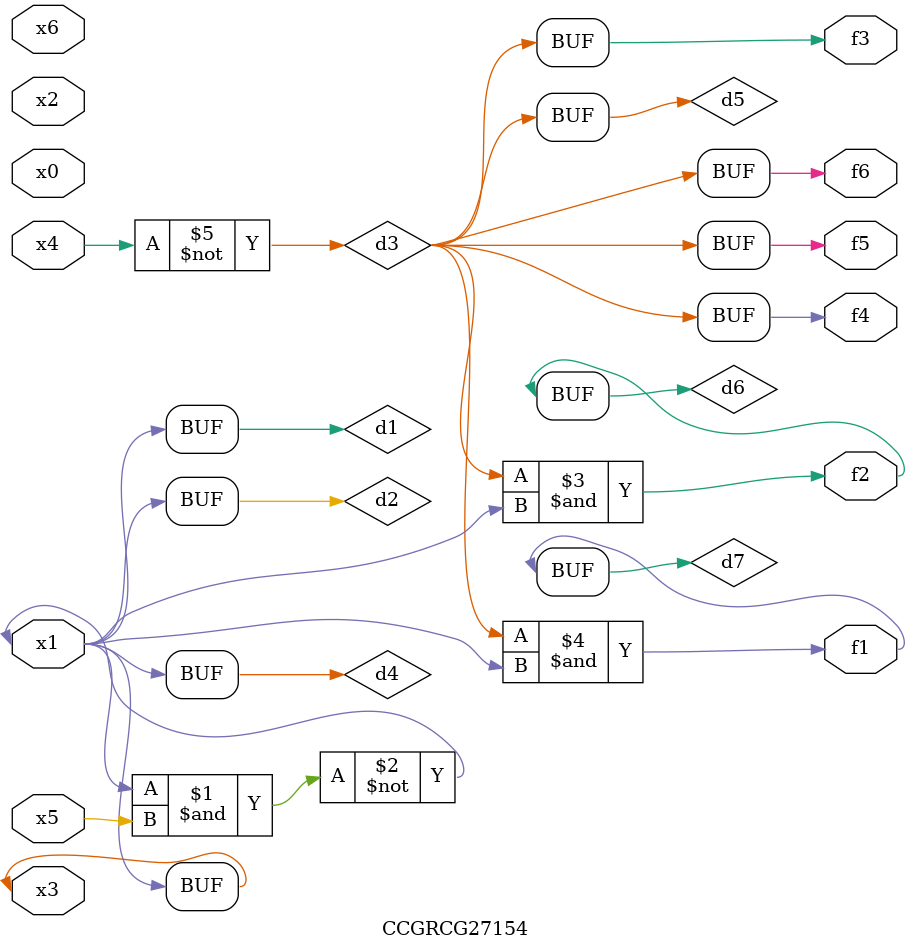
<source format=v>
module CCGRCG27154(
	input x0, x1, x2, x3, x4, x5, x6,
	output f1, f2, f3, f4, f5, f6
);

	wire d1, d2, d3, d4, d5, d6, d7;

	buf (d1, x1, x3);
	nand (d2, x1, x5);
	not (d3, x4);
	buf (d4, d1, d2);
	buf (d5, d3);
	and (d6, d3, d4);
	and (d7, d3, d4);
	assign f1 = d7;
	assign f2 = d6;
	assign f3 = d5;
	assign f4 = d5;
	assign f5 = d5;
	assign f6 = d5;
endmodule

</source>
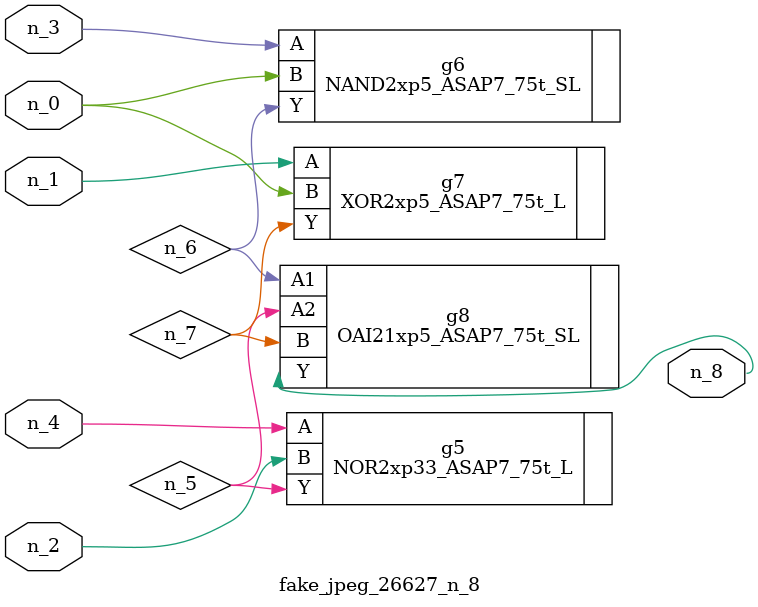
<source format=v>
module fake_jpeg_26627_n_8 (n_3, n_2, n_1, n_0, n_4, n_8);

input n_3;
input n_2;
input n_1;
input n_0;
input n_4;

output n_8;

wire n_6;
wire n_5;
wire n_7;

NOR2xp33_ASAP7_75t_L g5 ( 
.A(n_4),
.B(n_2),
.Y(n_5)
);

NAND2xp5_ASAP7_75t_SL g6 ( 
.A(n_3),
.B(n_0),
.Y(n_6)
);

XOR2xp5_ASAP7_75t_L g7 ( 
.A(n_1),
.B(n_0),
.Y(n_7)
);

OAI21xp5_ASAP7_75t_SL g8 ( 
.A1(n_6),
.A2(n_5),
.B(n_7),
.Y(n_8)
);


endmodule
</source>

######

→ **What is being asked**:
What you return must match the records exactly, apart from the images, which are omitted.

→ **Finished exercise**:
<source format=v>
module CCGRCG27154(
	input x0, x1, x2, x3, x4, x5, x6,
	output f1, f2, f3, f4, f5, f6
);

	wire d1, d2, d3, d4, d5, d6, d7;

	buf (d1, x1, x3);
	nand (d2, x1, x5);
	not (d3, x4);
	buf (d4, d1, d2);
	buf (d5, d3);
	and (d6, d3, d4);
	and (d7, d3, d4);
	assign f1 = d7;
	assign f2 = d6;
	assign f3 = d5;
	assign f4 = d5;
	assign f5 = d5;
	assign f6 = d5;
endmodule

</source>
<source format=v>
module fake_jpeg_26627_n_8 (n_3, n_2, n_1, n_0, n_4, n_8);

input n_3;
input n_2;
input n_1;
input n_0;
input n_4;

output n_8;

wire n_6;
wire n_5;
wire n_7;

NOR2xp33_ASAP7_75t_L g5 ( 
.A(n_4),
.B(n_2),
.Y(n_5)
);

NAND2xp5_ASAP7_75t_SL g6 ( 
.A(n_3),
.B(n_0),
.Y(n_6)
);

XOR2xp5_ASAP7_75t_L g7 ( 
.A(n_1),
.B(n_0),
.Y(n_7)
);

OAI21xp5_ASAP7_75t_SL g8 ( 
.A1(n_6),
.A2(n_5),
.B(n_7),
.Y(n_8)
);


endmodule
</source>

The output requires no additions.